• [TASK GOAL] From the entries that follow, copy each line in which "right" appears.
#### DATA ####
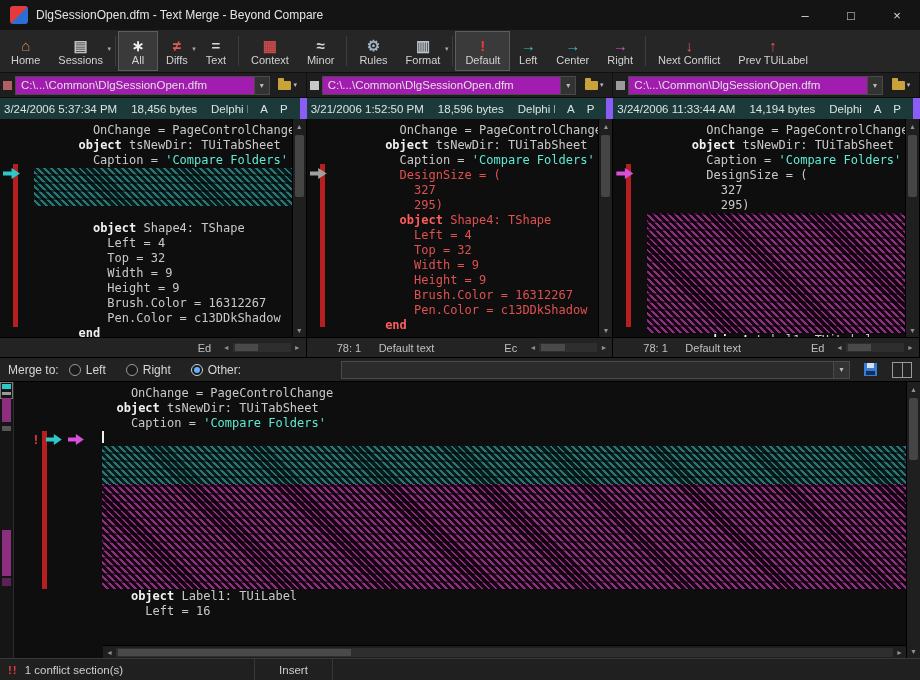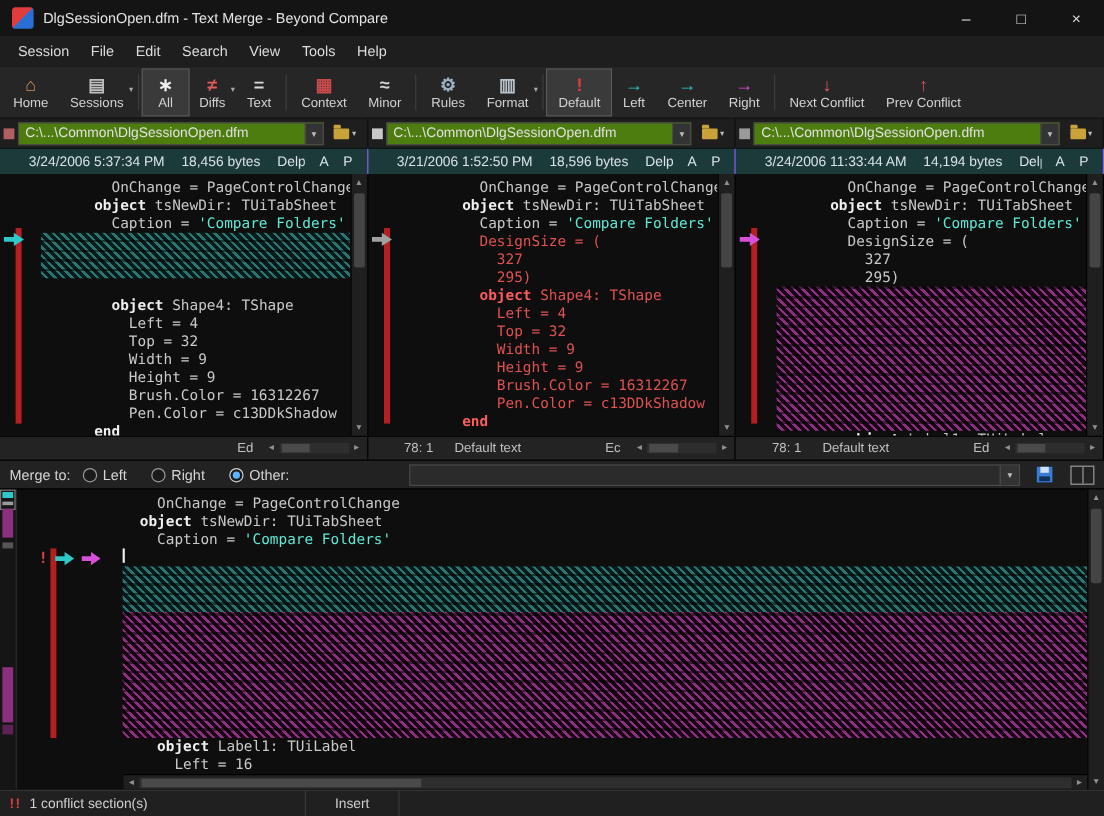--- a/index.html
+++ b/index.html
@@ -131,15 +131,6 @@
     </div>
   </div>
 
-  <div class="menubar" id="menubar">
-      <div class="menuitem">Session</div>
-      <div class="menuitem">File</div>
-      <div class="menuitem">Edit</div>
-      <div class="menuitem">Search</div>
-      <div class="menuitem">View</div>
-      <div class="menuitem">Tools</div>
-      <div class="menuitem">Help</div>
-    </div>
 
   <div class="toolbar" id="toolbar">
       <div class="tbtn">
####
#### DATA ####
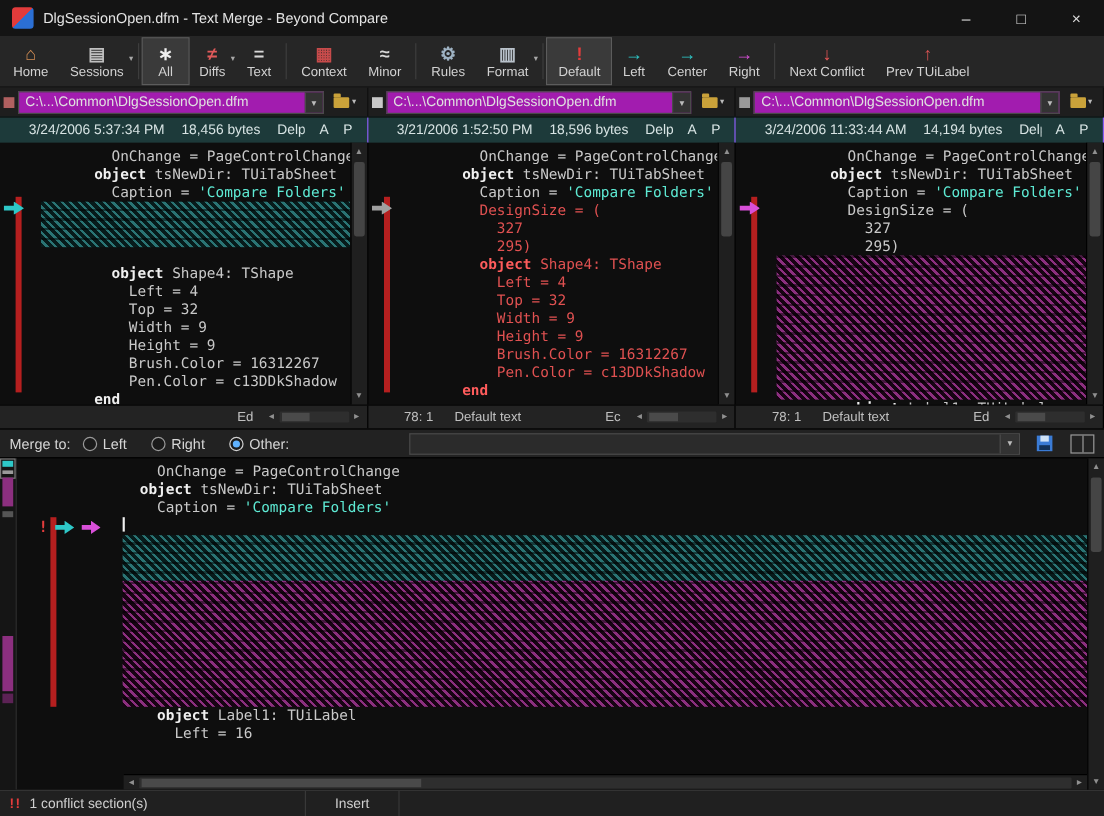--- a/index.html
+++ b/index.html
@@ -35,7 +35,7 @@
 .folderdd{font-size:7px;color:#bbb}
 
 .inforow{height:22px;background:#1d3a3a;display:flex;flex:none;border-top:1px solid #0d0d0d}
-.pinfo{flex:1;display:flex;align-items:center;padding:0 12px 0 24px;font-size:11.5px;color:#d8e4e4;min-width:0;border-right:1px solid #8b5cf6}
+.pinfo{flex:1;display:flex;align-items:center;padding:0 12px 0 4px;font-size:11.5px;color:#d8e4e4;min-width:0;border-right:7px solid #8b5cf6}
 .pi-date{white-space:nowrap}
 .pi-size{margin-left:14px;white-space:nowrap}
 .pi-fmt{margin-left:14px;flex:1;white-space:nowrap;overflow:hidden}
####
• [EXERCISE SOLUTION]
-.pinfo{flex:1;display:flex;align-items:center;padding:0 12px 0 24px;font-size:11.5px;color:#d8e4e4;min-width:0;border-right:1px solid #8b5cf6}
+.pinfo{flex:1;display:flex;align-items:center;padding:0 12px 0 4px;font-size:11.5px;color:#d8e4e4;min-width:0;border-right:7px solid #8b5cf6}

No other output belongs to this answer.